5. the face character recognition methods as described in claim 1 based on multitask multi-tag study convolutional neural networks, special Sign is in step 4), described using multi-task learning method particularly includes:

(1) for facial feature points detection task, for the relative coordinate values to given 144 characteristic points of picture prediction；It is right In each training sample x_i ^train, the loss of facial feature points detection is calculated, using MSE loss function:

(2) for face character analysis task, it can be considered two classification problems；For each training sampleCalculate face category The loss of property analysis task:

6. the face character recognition methods as described in claim 1 based on multitask multi-tag study convolutional neural networks, special Sign is in step 5), and the subjective attribute includes arched eyebrows, charming, the big lip of eye pouch, russian, with sleepy eyes, dense Eyebrow, plentiful, heavy make-up, high-malar, elongated eyes, oval face, sharp nose, roseate cheek, smile, straight hair, curly hair, wave The subjective face character such as unrestrained hair, young man；The objective attribute include beard, bald head, fringe, dark hair, golden hair, palm fibre hair, it is double Chin, glasses, goatee, white hair, male, open one's mouth, beard (upper lip), beard (chin), pale skin, hair line backward, Sideboards wear earrings, band cap, use lipstick, band necklace, the objective face character such as tie；The subjective attribute sub-network There are three layers of full articulamentum, there are 2048,1024 and 22 nodes respectively, the objective attribute sub-network has two layers of full articulamentum, point There are not 1024 and 22 nodes.

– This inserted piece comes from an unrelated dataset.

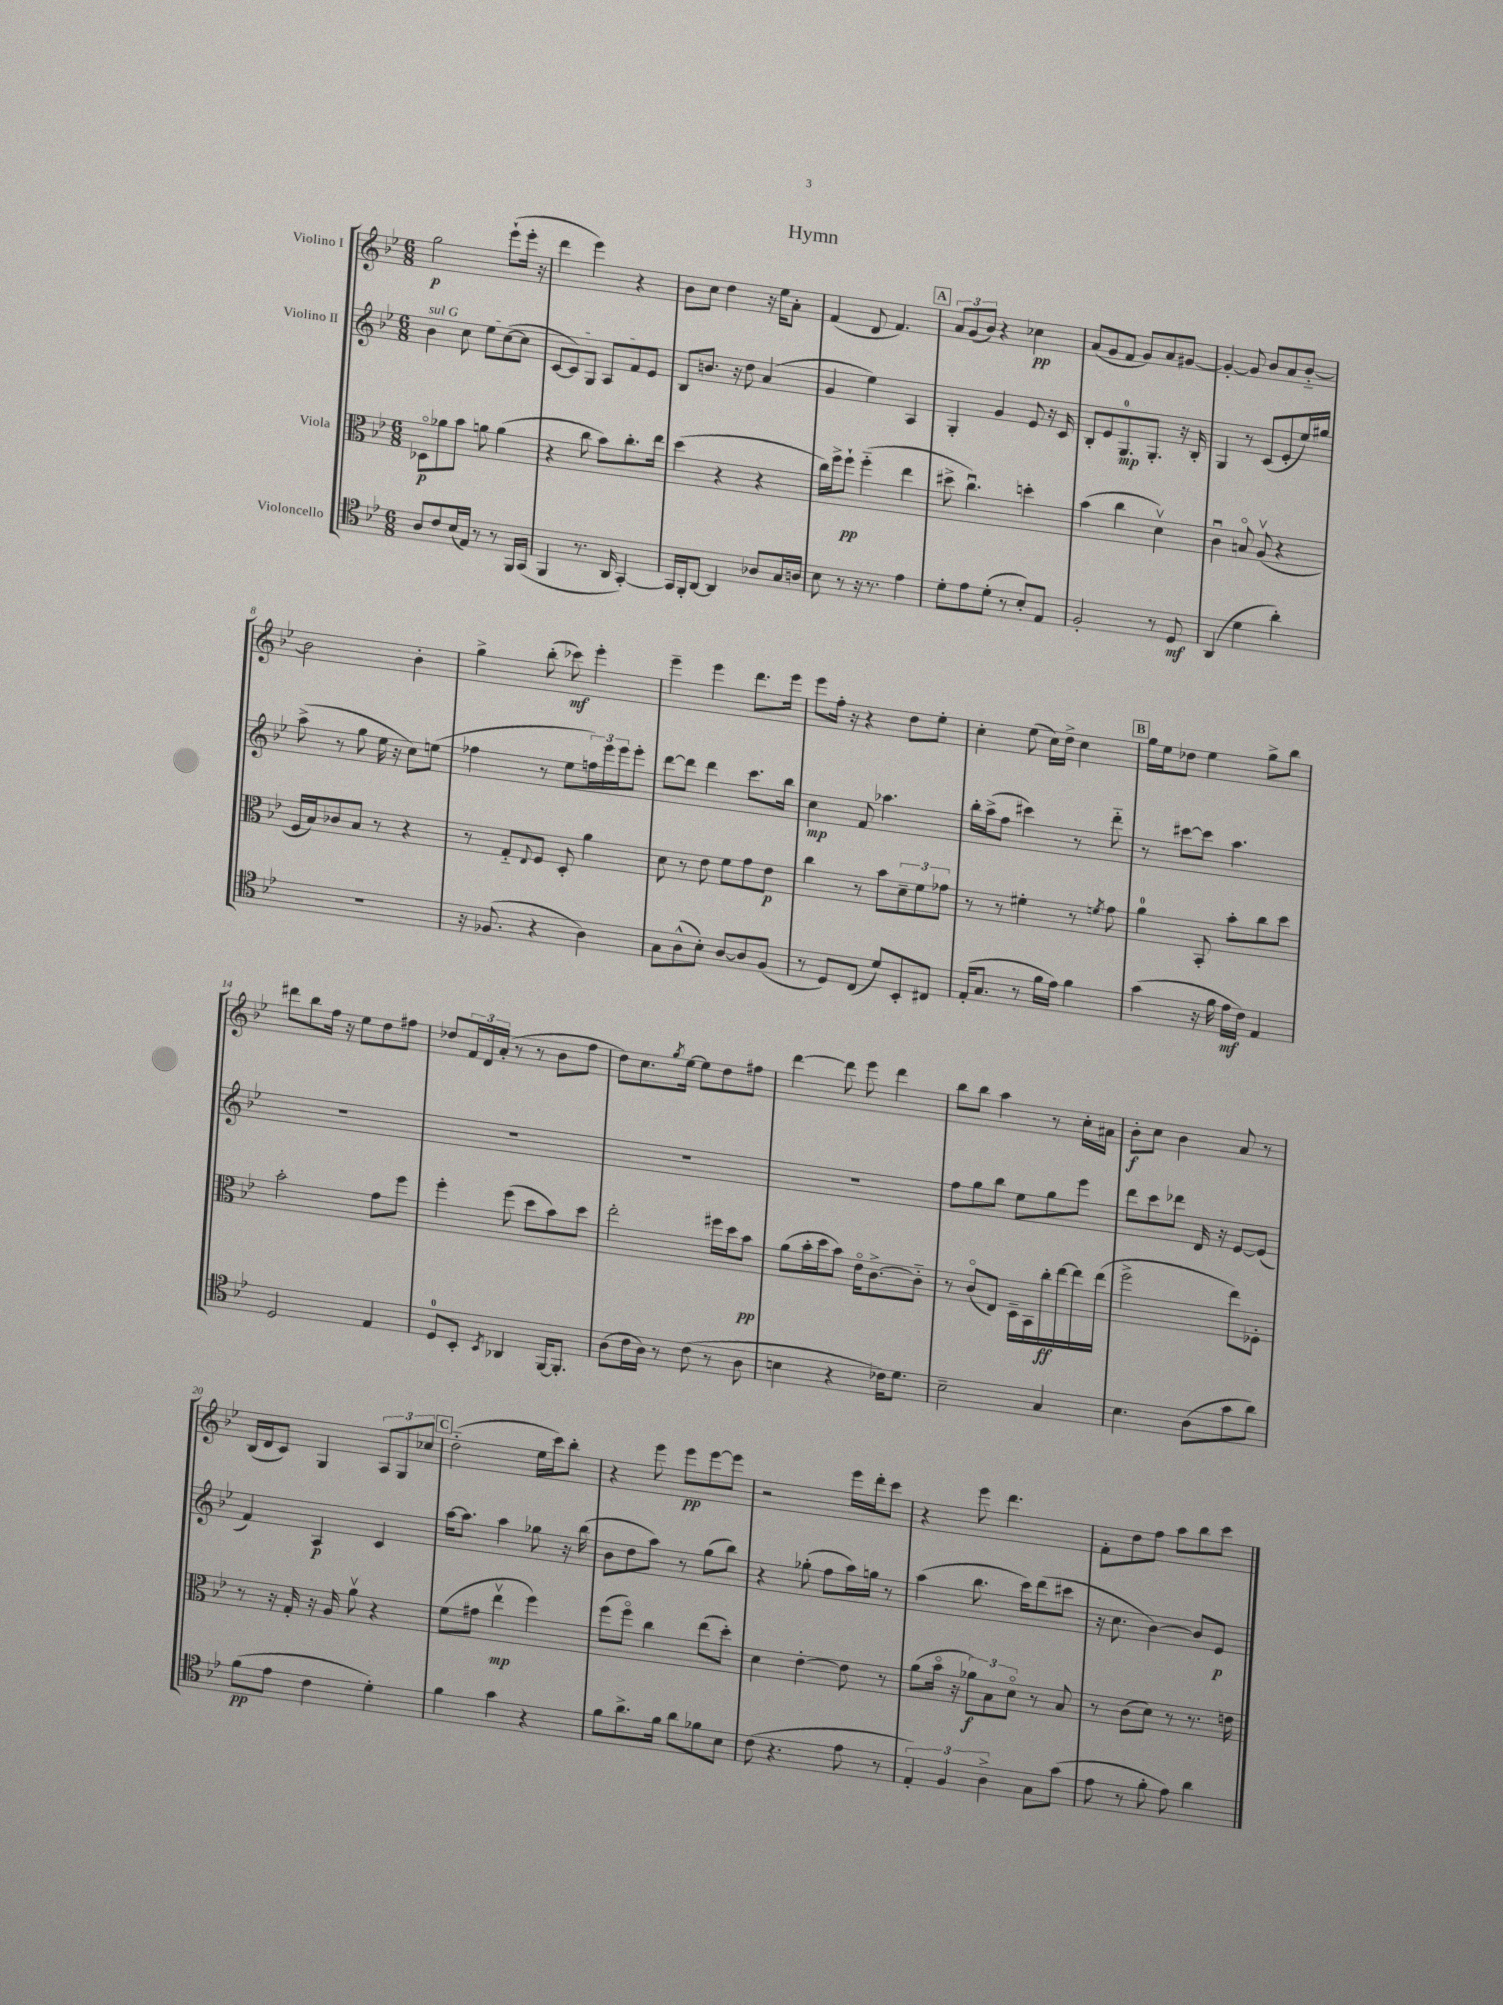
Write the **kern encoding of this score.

7. the face character recognition methods as described in claim 1 based on multitask multi-tag study convolutional neural networks, special It levies and is in step 6), the dynamic loss weight and adaptive threshold mechanism specifically:

Wherein,It is j-th of attribute weight in the t times iterative process,It is loss of j-th of attribute in verifying collection；

It is as follows that adaptive threshold adjusts formula:

Wherein, τ_tIt is the threshold vector of an attribute number dimension, l indicates the round of whole sample trainings at present, and V is verifying collection Total sample number,WithBeing illustrated respectively in verifying collection, above mistake differentiates that the sample number for the class that is positive and mistake differentiate the class that is negative Sample number, γ are a constants, are set as 0.01.